General information

A "Next generation" library catalog – Technologies (Part #3 of 5)

This is an outline of computer technologies for implementing a “next generation” library catalog. In two sentences, this catalog is not really an catalog at all but more like a tool designed to make it easier for students to learn, teachers to instruct, and scholars to do research. It provides its intended audience with a more effective means for finding and using data and information.

The full text of this document formatted as a single HTML page is available at:

http://dewey.library.nd.edu/morgan/ngc/

Technological design

model for a next generation opac
Model for a “next generation” library catalog

Technically speaking, this “next generation” library catalog is the combination of a relational database with a full-text index. Access to this database/index combination is provided through open standards such as Z39.50, SRW/U, OpenURL, and OAI-PMH.

Database

The database is designed to contain XML files enhanced with facet/term combinations. When at all possible these XML files (based on any DTD or XML schema) will represent a complete, atomic information resource such as a book marked-up in TEI or an article in XHTML. When it is impossible or impractical to acquire the full text of a resource, then a metadata record describing the resource will be used instead. In these cases MODS records, EAD files, or something like Dublin Core elements harvested from OAI repositories and packaged as RDF streams will be stored in the database.

The description of each XML record in the database will be enhanced with one or more facet/term combinations. The definition and creation of these combinations are left up to each library to articulate, but some facets might include: Formats, Audiences, Disciplines, XML Types, or Flags. Some example terms might include: Books, Journals, Articles, Freshman, Sophomores, Juniors, Astronomy, Music, Philosophy, MODS, TEI, RDF, Downloadable, Checked-out, or World-accessible.

Given this design, the database only contains four tables as illustrated by the following entity-relationship diagram:

er diagram
Entity-relationship diagram for the “next generation” library catalog

Indexer

Databases are great for storing data and information, but, ironically, they are weak on finding data and information. Indexers are best used for facilitating search, and thus the need for an indexer in the “next generation” library catalog.

The entire content of each record in the database will be indexed. This means each record will be full-text searchable. To improve both precision and recall each record will also be indexed according it its most significant XML elements. Because the database will contain a wide variety of XML files represented by different DTD’s and schemas, a best practices effort will be made to additionally map the XML elements to Dublin Core names. Using this approach records from the index should be accessible via free-text terms/phrases, DTD/schema-specific element names, as well as a set of commonly used fields represented by Dublin Core. At the very least the indexer is expected to support unicode and incremental updating. The native query language of the indexer is expected to support free-text, phrase, and field searching as well as Boolean operations, nested queries, right-hand truncation, stemming, sorting, and relevance ranking.

End-user access

End-user access to the database/index will be through standard protocols such as Z39.30, SRW/U, OpenURL, and OAI-PMH. Access to the system using their native interfaces is discouraged. While the use of the protocols may bypass some “kewl” features of the underlying database or search engine, they will enable the system to be more modular in nature. Such an approach will enable one indexer to be supplanted by another indexer with much greater ease. Similarly, when new databases become available or better protocol implementations are created the older tools can be replaced with their improved counter-parts.
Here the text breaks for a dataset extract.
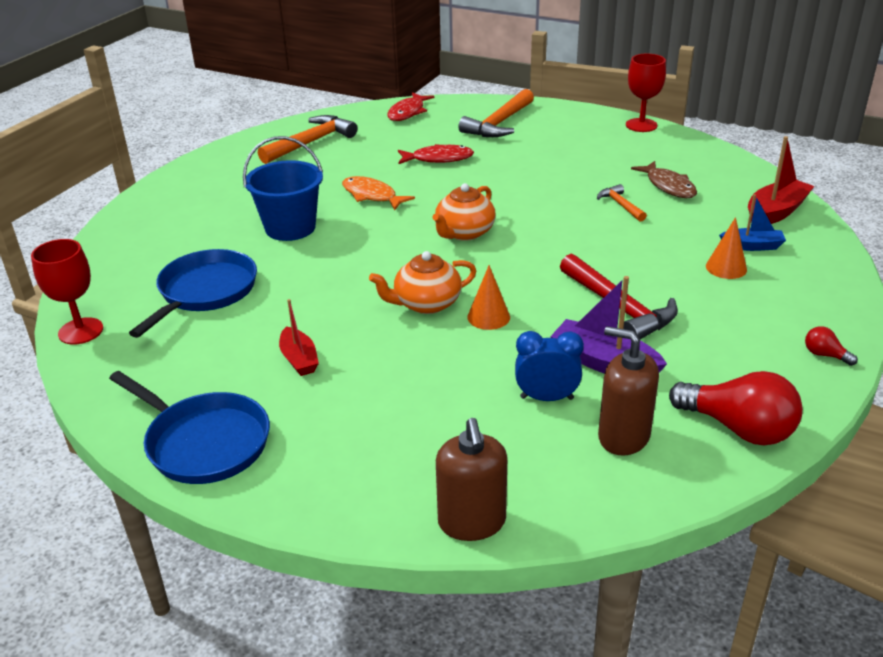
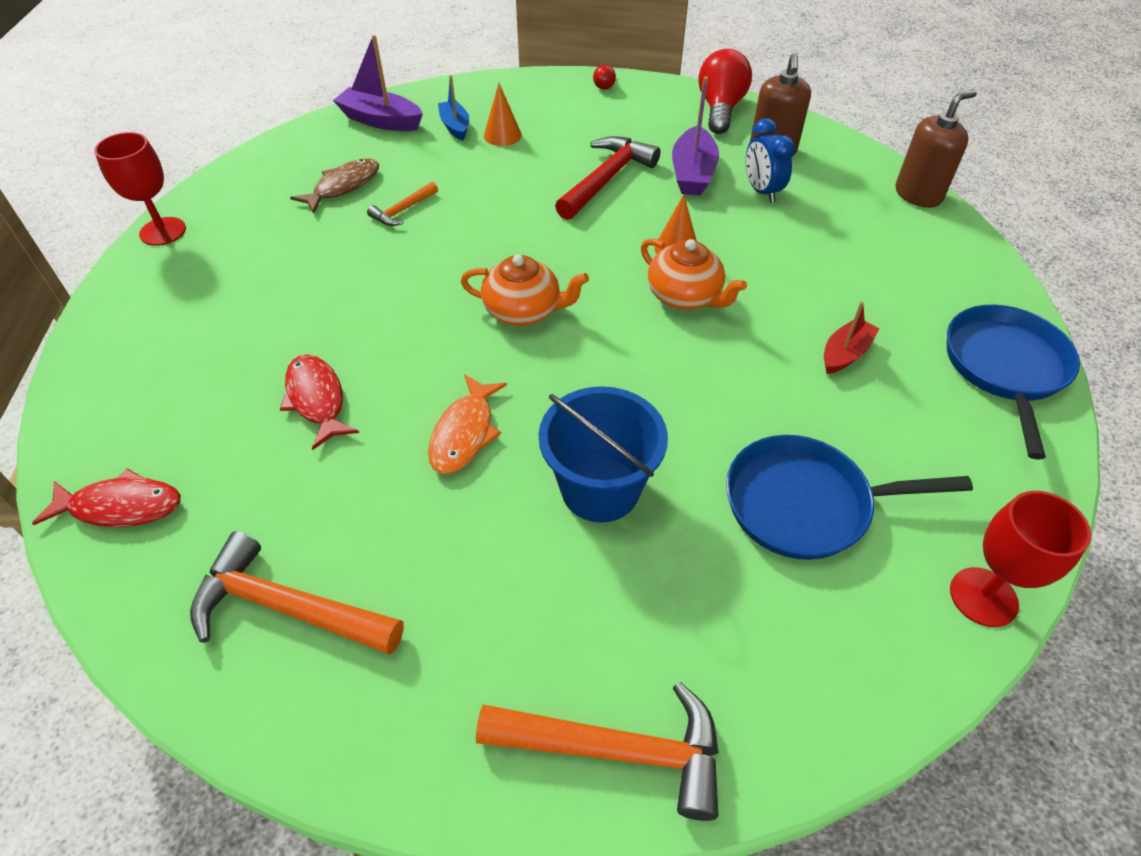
camera: 115 degrees left, 15 degrees up
(499, 123) = (167, 369): orange hammer -> orange hammer (615, 749)
(775, 212) = (381, 120): red boat -> purple boat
This does not mean end-users will be expected to know the specific syntaxes of the abstract protocols in order to access the system. At the outset users will be presented with an HTML-based interface. From there they will be able to search and browse the system. Queries will be sent to the Z39.50 or SRW/U servers for processing and items will be returned supplemented with ways to expand and narrow the results. This search/browse process is repeated until the end-user identifies specific items of interest.
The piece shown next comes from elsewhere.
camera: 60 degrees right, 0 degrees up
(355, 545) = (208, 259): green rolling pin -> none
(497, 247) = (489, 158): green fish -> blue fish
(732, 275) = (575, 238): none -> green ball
When an item from the search results is selected by the user an OpenURL is sent to a resolver. The resolver will return a list of functions — services — that can be applied against the item. Borrow. Download. Edit. Review. Annotate. Share. Delete. Index. Search. Find More Like This One. Discuss. Find author and email them. Create citation. Summarize. Write paper. Trace idea backwards. Trace idea forwards. Print. Email. Collaborate. Save. Archive. Translate. Show definition. Show synonym. Graph. Chart. Prioritize. Evaluate. Rate. Rank. Illustrate. Authenticate source. Etc. This list of services will be generated based on the characteristics of the item and represents a set of things the user can do with the item. For example, full-text articles are downloadable, and physical books are borrowable. The list of services is only limited by the time, energy, and imagination of the implementors.